Section 7: related products with reasoning
A naive “You may also like” carousel is invisible to assistants. A related-products block with a one-sentence explanation of each relationship (“Smaller option for apartments under 600 sq ft”, “Bamboo top instead of white oak”) gets mined by assistants on comparison prompts — which is where a lot of considered-purchase traffic lives.

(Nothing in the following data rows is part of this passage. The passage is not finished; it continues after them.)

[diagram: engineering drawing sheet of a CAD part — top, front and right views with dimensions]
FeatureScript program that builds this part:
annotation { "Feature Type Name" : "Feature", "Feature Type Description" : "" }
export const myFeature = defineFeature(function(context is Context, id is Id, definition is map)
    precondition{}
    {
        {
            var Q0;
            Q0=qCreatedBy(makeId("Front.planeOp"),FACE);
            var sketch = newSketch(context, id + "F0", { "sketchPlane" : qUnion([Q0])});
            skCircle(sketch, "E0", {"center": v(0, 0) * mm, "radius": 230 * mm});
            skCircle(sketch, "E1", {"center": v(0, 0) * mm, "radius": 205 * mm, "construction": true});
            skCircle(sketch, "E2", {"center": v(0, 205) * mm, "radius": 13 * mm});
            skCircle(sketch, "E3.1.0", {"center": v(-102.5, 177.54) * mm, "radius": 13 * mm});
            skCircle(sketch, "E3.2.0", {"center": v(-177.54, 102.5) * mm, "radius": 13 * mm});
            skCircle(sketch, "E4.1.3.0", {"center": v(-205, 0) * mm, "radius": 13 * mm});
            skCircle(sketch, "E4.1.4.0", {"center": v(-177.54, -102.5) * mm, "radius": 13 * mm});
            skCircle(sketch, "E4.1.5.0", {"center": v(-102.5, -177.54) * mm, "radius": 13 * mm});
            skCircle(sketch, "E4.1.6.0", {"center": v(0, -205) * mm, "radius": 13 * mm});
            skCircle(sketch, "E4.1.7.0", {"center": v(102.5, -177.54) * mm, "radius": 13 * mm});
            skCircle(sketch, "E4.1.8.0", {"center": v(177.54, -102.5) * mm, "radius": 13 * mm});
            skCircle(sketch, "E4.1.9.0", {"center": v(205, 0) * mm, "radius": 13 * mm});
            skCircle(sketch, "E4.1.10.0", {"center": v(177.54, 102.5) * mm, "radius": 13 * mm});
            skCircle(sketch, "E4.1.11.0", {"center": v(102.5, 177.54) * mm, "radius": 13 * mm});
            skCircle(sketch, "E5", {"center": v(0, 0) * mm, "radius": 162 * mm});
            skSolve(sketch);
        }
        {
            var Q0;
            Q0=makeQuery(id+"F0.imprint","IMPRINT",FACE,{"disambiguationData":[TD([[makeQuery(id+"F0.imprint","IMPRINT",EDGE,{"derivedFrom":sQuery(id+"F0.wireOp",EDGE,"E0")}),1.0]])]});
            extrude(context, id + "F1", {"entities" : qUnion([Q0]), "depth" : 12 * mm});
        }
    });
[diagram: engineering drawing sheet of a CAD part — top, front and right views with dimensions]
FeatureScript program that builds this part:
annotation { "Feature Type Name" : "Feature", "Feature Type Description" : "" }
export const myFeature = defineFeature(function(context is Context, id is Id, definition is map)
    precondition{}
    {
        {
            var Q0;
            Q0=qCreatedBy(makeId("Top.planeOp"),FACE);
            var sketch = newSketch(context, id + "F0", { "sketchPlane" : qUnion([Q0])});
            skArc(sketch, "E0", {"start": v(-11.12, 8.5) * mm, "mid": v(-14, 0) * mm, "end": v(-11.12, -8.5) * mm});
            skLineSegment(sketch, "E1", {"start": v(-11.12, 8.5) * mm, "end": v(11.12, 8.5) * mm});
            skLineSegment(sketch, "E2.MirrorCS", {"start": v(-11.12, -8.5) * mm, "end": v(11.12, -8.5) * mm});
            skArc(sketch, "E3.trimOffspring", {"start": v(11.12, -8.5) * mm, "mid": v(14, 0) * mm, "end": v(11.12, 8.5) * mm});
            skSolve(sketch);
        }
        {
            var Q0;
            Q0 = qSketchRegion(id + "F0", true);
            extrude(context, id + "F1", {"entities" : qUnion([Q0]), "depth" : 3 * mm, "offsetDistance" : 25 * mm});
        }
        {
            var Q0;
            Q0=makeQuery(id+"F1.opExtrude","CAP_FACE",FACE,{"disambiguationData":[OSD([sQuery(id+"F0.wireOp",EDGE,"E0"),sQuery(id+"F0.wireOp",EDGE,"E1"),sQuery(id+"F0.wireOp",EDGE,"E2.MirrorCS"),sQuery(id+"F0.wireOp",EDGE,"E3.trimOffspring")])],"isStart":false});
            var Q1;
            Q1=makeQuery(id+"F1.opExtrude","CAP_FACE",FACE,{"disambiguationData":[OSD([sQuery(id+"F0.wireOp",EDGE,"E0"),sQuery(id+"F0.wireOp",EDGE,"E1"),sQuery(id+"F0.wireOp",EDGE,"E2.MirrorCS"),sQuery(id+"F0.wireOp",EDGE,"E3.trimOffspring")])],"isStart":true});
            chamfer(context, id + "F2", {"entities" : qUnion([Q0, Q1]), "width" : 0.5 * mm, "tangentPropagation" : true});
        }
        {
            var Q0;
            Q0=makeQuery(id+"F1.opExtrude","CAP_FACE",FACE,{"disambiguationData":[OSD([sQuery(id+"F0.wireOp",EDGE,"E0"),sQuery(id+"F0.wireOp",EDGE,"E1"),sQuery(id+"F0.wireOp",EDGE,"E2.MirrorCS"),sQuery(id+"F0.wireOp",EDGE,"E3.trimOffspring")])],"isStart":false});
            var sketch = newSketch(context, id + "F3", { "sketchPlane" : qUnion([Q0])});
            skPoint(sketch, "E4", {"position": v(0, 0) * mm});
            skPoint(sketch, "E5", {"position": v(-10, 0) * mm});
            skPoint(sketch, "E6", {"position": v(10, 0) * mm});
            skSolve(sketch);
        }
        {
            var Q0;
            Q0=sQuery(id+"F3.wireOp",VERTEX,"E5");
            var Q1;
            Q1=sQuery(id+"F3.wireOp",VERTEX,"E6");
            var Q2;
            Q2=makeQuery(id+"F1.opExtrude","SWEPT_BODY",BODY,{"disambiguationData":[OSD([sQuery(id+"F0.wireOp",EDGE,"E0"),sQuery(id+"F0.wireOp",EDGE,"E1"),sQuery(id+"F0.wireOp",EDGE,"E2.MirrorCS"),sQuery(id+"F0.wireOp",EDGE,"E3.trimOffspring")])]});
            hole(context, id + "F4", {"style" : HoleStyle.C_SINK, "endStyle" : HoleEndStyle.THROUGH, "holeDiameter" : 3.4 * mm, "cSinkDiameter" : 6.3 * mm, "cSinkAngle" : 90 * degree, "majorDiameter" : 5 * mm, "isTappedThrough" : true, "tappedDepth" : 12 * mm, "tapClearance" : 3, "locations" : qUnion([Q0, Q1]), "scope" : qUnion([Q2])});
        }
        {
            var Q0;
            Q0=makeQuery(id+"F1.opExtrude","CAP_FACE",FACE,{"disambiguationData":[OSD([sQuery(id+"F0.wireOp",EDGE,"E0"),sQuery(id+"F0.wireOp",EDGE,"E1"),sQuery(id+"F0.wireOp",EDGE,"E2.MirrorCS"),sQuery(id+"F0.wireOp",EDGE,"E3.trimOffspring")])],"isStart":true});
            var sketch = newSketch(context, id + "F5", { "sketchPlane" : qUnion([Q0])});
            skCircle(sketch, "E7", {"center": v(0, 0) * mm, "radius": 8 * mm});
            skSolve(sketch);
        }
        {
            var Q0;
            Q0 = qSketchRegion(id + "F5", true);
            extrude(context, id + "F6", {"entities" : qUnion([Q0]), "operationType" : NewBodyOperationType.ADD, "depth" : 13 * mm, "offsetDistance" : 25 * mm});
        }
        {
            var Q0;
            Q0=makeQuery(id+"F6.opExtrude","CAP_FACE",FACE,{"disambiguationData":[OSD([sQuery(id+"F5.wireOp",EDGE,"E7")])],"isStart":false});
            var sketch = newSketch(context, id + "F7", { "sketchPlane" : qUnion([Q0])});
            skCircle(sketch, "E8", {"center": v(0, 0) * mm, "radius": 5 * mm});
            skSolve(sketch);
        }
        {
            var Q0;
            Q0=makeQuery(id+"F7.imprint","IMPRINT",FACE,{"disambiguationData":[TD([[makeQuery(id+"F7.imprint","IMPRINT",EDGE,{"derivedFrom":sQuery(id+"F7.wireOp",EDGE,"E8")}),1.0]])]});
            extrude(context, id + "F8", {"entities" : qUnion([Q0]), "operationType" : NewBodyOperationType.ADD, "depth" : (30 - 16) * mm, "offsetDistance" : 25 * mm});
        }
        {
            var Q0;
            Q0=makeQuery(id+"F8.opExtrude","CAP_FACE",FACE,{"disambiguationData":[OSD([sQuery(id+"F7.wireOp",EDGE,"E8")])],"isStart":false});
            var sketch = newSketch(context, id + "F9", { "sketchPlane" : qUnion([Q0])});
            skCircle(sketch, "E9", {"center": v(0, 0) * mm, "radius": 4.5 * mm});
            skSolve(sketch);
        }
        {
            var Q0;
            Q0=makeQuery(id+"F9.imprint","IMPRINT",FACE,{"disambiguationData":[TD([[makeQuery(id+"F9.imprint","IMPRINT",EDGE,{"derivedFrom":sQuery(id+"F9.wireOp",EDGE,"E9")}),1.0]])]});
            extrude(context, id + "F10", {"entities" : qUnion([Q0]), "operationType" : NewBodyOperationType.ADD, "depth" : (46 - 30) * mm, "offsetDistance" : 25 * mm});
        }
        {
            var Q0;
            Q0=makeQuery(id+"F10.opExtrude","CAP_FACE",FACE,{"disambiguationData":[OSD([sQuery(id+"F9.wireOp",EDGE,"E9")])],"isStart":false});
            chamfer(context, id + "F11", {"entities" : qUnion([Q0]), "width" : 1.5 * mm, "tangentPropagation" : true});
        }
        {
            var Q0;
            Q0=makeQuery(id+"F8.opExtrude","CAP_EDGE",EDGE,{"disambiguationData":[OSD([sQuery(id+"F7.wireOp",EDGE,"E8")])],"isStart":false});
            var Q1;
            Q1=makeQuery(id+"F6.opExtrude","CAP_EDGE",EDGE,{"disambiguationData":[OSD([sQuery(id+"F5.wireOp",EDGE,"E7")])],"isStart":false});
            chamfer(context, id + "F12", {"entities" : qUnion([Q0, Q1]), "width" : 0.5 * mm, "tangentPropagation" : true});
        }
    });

Schema graph: what to ship
Below is the JSON-LD block we ship by default. Every field is there for a reason — none of it is boilerplate. The graph visualisation below shows how the nodes interlink, because the retriever's extractor walks the graph edges as much as it reads the node properties.

{
"@context": "https://schema.org",
"@graph": [
{
"@type": "Product",
"name": "Alora 72\"\" Standing Desk",
"image": ["https://…/alora-72-oak.jpg"],
"description": "…the quotable lead goes here…",
"sku": "ALO-72-OAK-E",
"brand": { "@type": "Brand", "name": "Alora" },
"offers": {
"@type": "Offer",
"price": "899.00",
"priceCurrency": "USD",
"availability": "https://schema.org/InStock",
"priceValidUntil": "2026-12-31",
"itemCondition": "https://schema.org/NewCondition",
"hasMerchantReturnPolicy": { "@id": "#return-policy" },
"shippingDetails": { "@id": "#shipping" }
},
"aggregateRating": {
"@type": "AggregateRating",
"ratingValue": "4.7",
"reviewCount": "184"
}
},
{
"@type": "FAQPage",
"mainEntity": [
{ "@type": "Question", "name": "How long does it take to ship?",
"acceptedAnswer": { "@type": "Answer", "text": "…" } }
]
}
]
}Putting it together
If you do all of this, your PDP will look visually unremarkable. That's the point. AI-cited PDPs don't win on design — they win on linguistic and structural legibility. The reward is that when a shopper asks an assistant “what's the best standing desk for a small office under $1000”, your quotable lead is the sentence that comes back.